Au lendemain de la victoire sur le nazisme, les États-Unis ont contribué, plus qu'aucun autre pays à façonner le monde de l'après-guerre. Aujourd'hui comme hier, l'engagement de l'Amérique reste nécessaire pour bâtir le monde incertain de l'après-guerre froide. Ce n'est qu'ensemble qu'Européens et Américains pourront résoudre les grands défis, pour l'essentiel communs, auxquels ils sont aujourd'hui confrontés. Au-delà du règlement des crises, je pense en particulier au combat qu'il nous faut mener contre la prolifération des armes de destruction massive et de leurs vecteurs, les menaces pour notre environnement, le trafic de drogue, le blanchiment d'argent, les réseaux mafieux ou le terrorisme. Je me réjouis ainsi de la coopération franco-américaine exemplaire qui a permis l'adoption, dans le cadre des Nations Unies, de la Convention contre le financement du terrorisme et, il y a quelques jours, de la Convention mondiale contre le crime organisé. Je pense aussi à la responsabilité particulière qui nous incombe, Européens et Américains, pour promouvoir une mondialisation à visage humain. Cela suppose en particulier un effort accru en direction des pays les plus pauvres, notamment en Afrique.

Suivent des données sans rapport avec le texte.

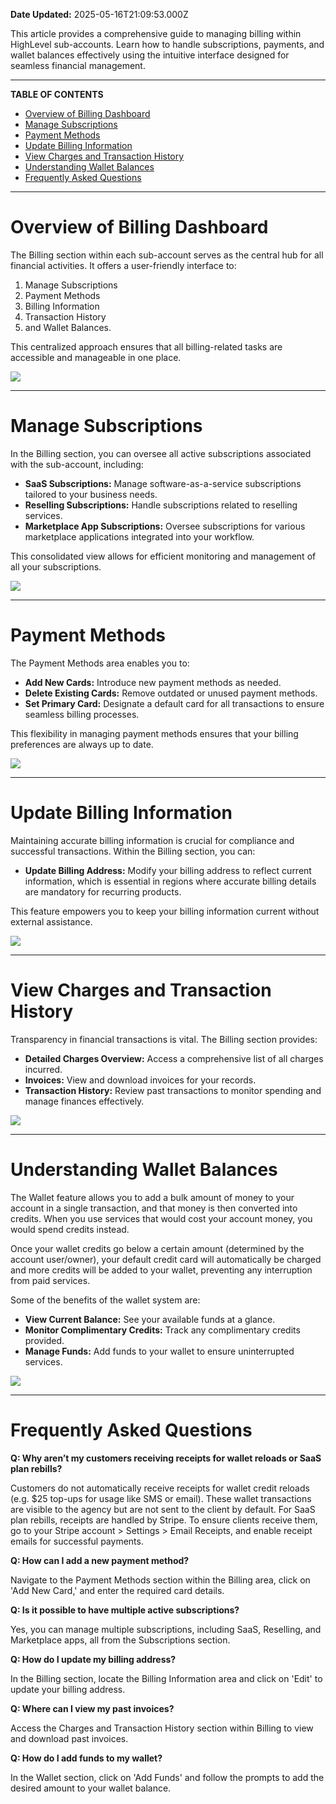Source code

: **Date Updated:** 2025-05-16T21:09:53.000Z
  
  
This article provides a comprehensive guide to managing billing within HighLevel sub-accounts. Learn how to handle subscriptions, payments, and wallet balances effectively using the intuitive interface designed for seamless financial management.

---

**TABLE OF CONTENTS**

* [Overview of Billing Dashboard](#Overview-of-Billing-Dashboard)
* [Manage Subscriptions](#Manage-Subscriptions)
* [Payment Methods](#Payment-Methods)
* [Update Billing Information](#Update-Billing-Information)
* [View Charges and Transaction History](#View-Charges-and-Transaction-History)
* [Understanding Wallet Balances](#Understanding-Wallet-Balances)
* [Frequently Asked Questions](#Frequently-Asked-Questions)

---

# **Overview of Billing Dashboard**

  
The Billing section within each sub-account serves as the central hub for all financial activities. It offers a user-friendly interface to:

1. Manage Subscriptions
2. Payment Methods
3. Billing Information
4. Transaction History
5. and Wallet Balances.

  
This centralized approach ensures that all billing-related tasks are accessible and manageable in one place.

  
![](https://s3.amazonaws.com/cdn.freshdesk.com/data/helpdesk/attachments/production/155036524856/original/2VA-z4e7VrBKLyVm3w8IXOBMiheFvXexFA.png?1731535483)

---

# **Manage Subscriptions**

  
In the Billing section, you can oversee all active subscriptions associated with the sub-account, including:

  
* **SaaS Subscriptions:** Manage software-as-a-service subscriptions tailored to your business needs.
* **Reselling Subscriptions:** Handle subscriptions related to reselling services.
* **Marketplace App Subscriptions:** Oversee subscriptions for various marketplace applications integrated into your workflow.

  
This consolidated view allows for efficient monitoring and management of all your subscriptions.

  
![](https://s3.amazonaws.com/cdn.freshdesk.com/data/helpdesk/attachments/production/155036524877/original/OLu-qXRyOUQ59IG_aEGmXj6i5Tmg8D1kQA.png?1731535546)

---

# **Payment Methods**

  
The Payment Methods area enables you to:

  
* **Add New Cards:** Introduce new payment methods as needed.
* **Delete Existing Cards:** Remove outdated or unused payment methods.
* **Set Primary Card:** Designate a default card for all transactions to ensure seamless billing processes.

  
This flexibility in managing payment methods ensures that your billing preferences are always up to date.

  
![](https://s3.amazonaws.com/cdn.freshdesk.com/data/helpdesk/attachments/production/155036524919/original/JKoJl82kWG2vMXkhZKr-SZId7aN22anjgg.gif?1731535676)

---

# **Update Billing Information**

  
Maintaining accurate billing information is crucial for compliance and successful transactions. Within the Billing section, you can:

  
* **Update Billing Address:** Modify your billing address to reflect current information, which is essential in regions where accurate billing details are mandatory for recurring products.

  
This feature empowers you to keep your billing information current without external assistance.

  
![](https://s3.amazonaws.com/cdn.freshdesk.com/data/helpdesk/attachments/production/155036524933/original/V64m1SeUe6dqIg4PK1qvV8S3BxU2PDAcmw.gif?1731535730)

---

# **View Charges and Transaction History**

  
Transparency in financial transactions is vital. The Billing section provides:

  
* **Detailed Charges Overview:** Access a comprehensive list of all charges incurred.
* **Invoices:** View and download invoices for your records.
* **Transaction History:** Review past transactions to monitor spending and manage finances effectively.

  
![](https://s3.amazonaws.com/cdn.freshdesk.com/data/helpdesk/attachments/production/155036524965/original/4COWetXJEVfPgFNHNpA9QuluV0xKteeN-g.png?1731535857)

---

# **Understanding Wallet Balances**

  
The Wallet feature allows you to add a bulk amount of money to your account in a single transaction, and that money is then converted into credits. When you use services that would cost your account money, you would spend credits instead.

  
Once your wallet credits go below a certain amount (determined by the account user/owner), your default credit card will automatically be charged and more credits will be added to your wallet, preventing any interruption from paid services.

  
Some of the benefits of the wallet system are:

  
* **View Current Balance:** See your available funds at a glance.
* **Monitor Complimentary Credits:** Track any complimentary credits provided.
* **Manage Funds:** Add funds to your wallet to ensure uninterrupted services.

  
![](https://s3.amazonaws.com/cdn.freshdesk.com/data/helpdesk/attachments/production/155036525077/original/aBvxibrWYLimj2fEE0tSc3Nolba8t6q20w.png?1731536166)

---

# **Frequently Asked Questions**
  
  
**Q: Why aren’t my customers receiving receipts for wallet reloads or SaaS plan rebills?**

Customers do not automatically receive receipts for wallet credit reloads (e.g. $25 top-ups for usage like SMS or email). These wallet transactions are visible to the agency but are not sent to the client by default. For SaaS plan rebills, receipts are handled by Stripe. To ensure clients receive them, go to your Stripe account > Settings > Email Receipts, and enable receipt emails for successful payments.

  
**Q: How can I add a new payment method?**

Navigate to the Payment Methods section within the Billing area, click on 'Add New Card,' and enter the required card details.  
  
**Q: Is it possible to have multiple active subscriptions?**

Yes, you can manage multiple subscriptions, including SaaS, Reselling, and Marketplace apps, all from the Subscriptions section.  
  
**Q: How do I update my billing address?**

In the Billing section, locate the Billing Information area and click on 'Edit' to update your billing address.  
  
**Q: Where can I view my past invoices?**

Access the Charges and Transaction History section within Billing to view and download past invoices.  
  
**Q: How do I add funds to my wallet?**

In the Wallet section, click on 'Add Funds' and follow the prompts to add the desired amount to your wallet balance.
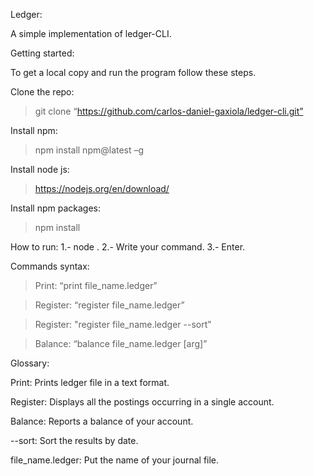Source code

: Ledger:

A simple implementation of ledger-CLI. 

Getting started: 

To get a local copy and run the program follow these steps. 

Clone the repo: 

> git clone “https://github.com/carlos-daniel-gaxiola/ledger-cli.git” 

Install npm: 

> npm install npm@latest –g 

Install node js: 

> https://nodejs.org/en/download/ 

Install npm packages: 

> npm install 

How to run:
  1.- node .
  2.- Write your command.
  3.- Enter.

Commands syntax: 

> Print: “print file_name.ledger” 

> Register: “register file_name.ledger” 

> Register: "register file_name.ledger --sort"

> Balance: “balance file_name.ledger [arg]”

Glossary: 

Print: Prints ledger file in a text format. 

Register: Displays all the postings occurring in a single account. 

Balance: Reports a balance of your account. 

--sort: Sort the results by date.

file_name.ledger: Put the name of your journal file.
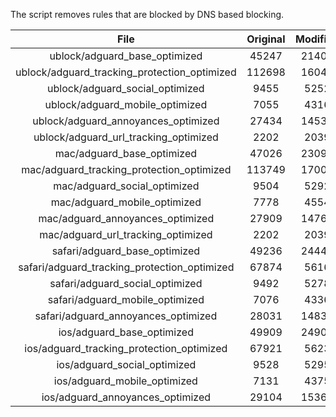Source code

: The script removes rules that are blocked by DNS based blocking.


| File | Original | Modified |
|:----:|:-----:|:-----:|
| ublock/adguard_base_optimized | 45247 | 21409 |
| ublock/adguard_tracking_protection_optimized | 112698 | 16047 |
| ublock/adguard_social_optimized | 9455 | 5252 |
| ublock/adguard_mobile_optimized | 7055 | 4316 |
| ublock/adguard_annoyances_optimized | 27434 | 14539 |
| ublock/adguard_url_tracking_optimized | 2202 | 2039 |
| mac/adguard_base_optimized | 47026 | 23096 |
| mac/adguard_tracking_protection_optimized | 113749 | 17001 |
| mac/adguard_social_optimized | 9504 | 5292 |
| mac/adguard_mobile_optimized | 7778 | 4554 |
| mac/adguard_annoyances_optimized | 27909 | 14765 |
| mac/adguard_url_tracking_optimized | 2202 | 2039 |
| safari/adguard_base_optimized | 49236 | 24443 |
| safari/adguard_tracking_protection_optimized | 67874 | 5616 |
| safari/adguard_social_optimized | 9492 | 5278 |
| safari/adguard_mobile_optimized | 7076 | 4336 |
| safari/adguard_annoyances_optimized | 28031 | 14838 |
| ios/adguard_base_optimized | 49909 | 24901 |
| ios/adguard_tracking_protection_optimized | 67921 | 5623 |
| ios/adguard_social_optimized | 9528 | 5295 |
| ios/adguard_mobile_optimized | 7131 | 4375 |
| ios/adguard_annoyances_optimized | 29104 | 15361 |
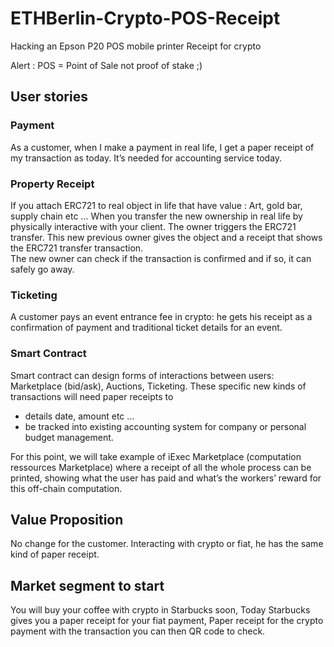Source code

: # ETHBerlin-Crypto-POS-Receipt

Hacking an Epson P20 POS mobile printer Receipt for crypto

Alert : POS = Point of Sale not proof of stake ;)

## User stories

### Payment 
As a customer, when I make a payment in real life, I get a paper receipt of my transaction as today. It’s needed for accounting service today.

### Property Receipt

If you attach ERC721 to real object in life that have value : Art, gold bar, supply chain etc ... 
When you transfer the new ownership in real life by physically interactive with your client. The owner triggers the ERC721 transfer. This new previous owner gives the object and a receipt that shows the ERC721 transfer transaction.  
The new owner can check if the transaction is confirmed and if so, it can safely go away. 

### Ticketing

A customer pays an event entrance fee in crypto: he gets his receipt as a confirmation of payment and traditional ticket details for an event. 

### Smart Contract

Smart contract can design forms of interactions between users: Marketplace (bid/ask), Auctions, Ticketing. These specific new kinds of transactions will need paper receipts to 
- details date, amount etc ...
- be tracked into existing accounting system for company or personal budget management.

For this point, we will take example of iExec Marketplace (computation ressources Marketplace) where a receipt of all the whole process can be printed, showing what the user has paid and what’s the workers’ reward for this off-chain computation. 

## Value Proposition

No change for the customer. Interacting with crypto or fiat, he has the same kind of paper receipt.

## Market segment to start

You will buy your coffee with crypto in Starbucks soon,
Today Starbucks gives you a paper receipt for your fiat payment,
Paper receipt for the crypto payment with the transaction you can then QR code to check.

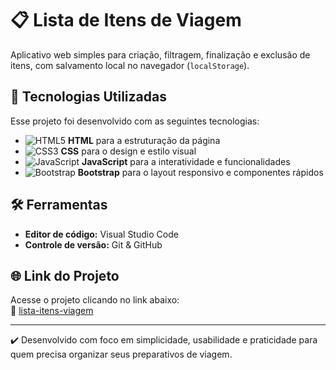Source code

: # 📋 Lista de Itens de Viagem

Aplicativo web simples para criação, filtragem, finalização e exclusão de itens, com salvamento local no navegador (`localStorage`).

## 🚀 Tecnologias Utilizadas

Esse projeto foi desenvolvido com as seguintes tecnologias:

- ![HTML5](https://img.shields.io/badge/HTML5-%23E34F26.svg?style=flat-square&logo=html5&logoColor=white) **HTML** para a estruturação da página  
- ![CSS3](https://img.shields.io/badge/CSS3-%231572B6.svg?style=flat-square&logo=css3&logoColor=white) **CSS** para o design e estilo visual  
- ![JavaScript](https://img.shields.io/badge/JavaScript-%23F7DF1E.svg?style=flat-square&logo=javascript&logoColor=white) **JavaScript** para a interatividade e funcionalidades  
- ![Bootstrap](https://img.shields.io/badge/Bootstrap-%23563D7C.svg?style=flat-square&logo=bootstrap&logoColor=white) **Bootstrap** para o layout responsivo e componentes rápidos

## 🛠️ Ferramentas

- **Editor de código:** Visual Studio Code  
- **Controle de versão:** Git & GitHub

## 🌐 Link do Projeto

Acesse o projeto clicando no link abaixo:  
🔗 [lista-itens-viagem](https://brunog-code.github.io/lista-itens-viagem/)

---

✔️ Desenvolvido com foco em simplicidade, usabilidade e praticidade para quem precisa organizar seus preparativos de viagem.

La France et ses partenaires européens sont à l'avant-garde de ces efforts, qu'il s'agisse de la réduction du poids de la dette de pays pauvres ou de l'aide qui leur est apportée. J'ai la conviction que l'aide au développement constitue plus que jamais une nécessité pour permettre aux pays pauvres de s'insérer dans les circuits du commerce international, selon la devise "aid for trade". Dans le même esprit, nous devons nous attaquer à bras-le-corps à la pandémie du sida et au problème-clé de l'accès aux soins dans les pays les plus pauvres. Je renouvelle ici mon appel pour réunir dès que possible une conférence internationale associant les représentants des laboratoires pharmaceutiques concernés et visant à assurer un prix des médicaments sensiblement réduit, et donc un réel accès aux soins, dans les pays concernés. C'est l'une des propositions que j'évoquerai aujourd'hui avec le Président Clinton.

L'Union européenne et les États-Unis sont déjà l'un pour l'autre le principal partenaire en termes d'échanges et d'investissements. L'arbre de leurs différends commerciaux ne doit pas cacher la forêt, en plein essor, de leurs relations économiques. Ces différends ne représentent que 1 % environ du volume total des échanges euro-américains. Il est légitime de chacun défende ses intérêts, mais l'important est de le faire dans le plein respect des procédures multilatérales existantes. J'espère que des solutions satisfaisantes pourront être trouvées rapidement. La coopération entre l'Union européenne et les États-Unis est appelée par ailleurs à se renforcer encore dans le domaine monétaire, avec le lancement réussi de l'euro, et dans le domaine de la défense avec la mise en place en cours d'une défense européenne. Tout concourt ainsi à faire d'un partenariat transatlantique renouvelé, enraciné dans une profonde communauté de valeurs et de destin, l'une des pierres d'angle de stabilité du monde de demain. L'Amérique et l'Union européenne, j'en suis sûr, peuvent compter l'une sur l'autre pour emprunter ensemble ce chemin exigeant.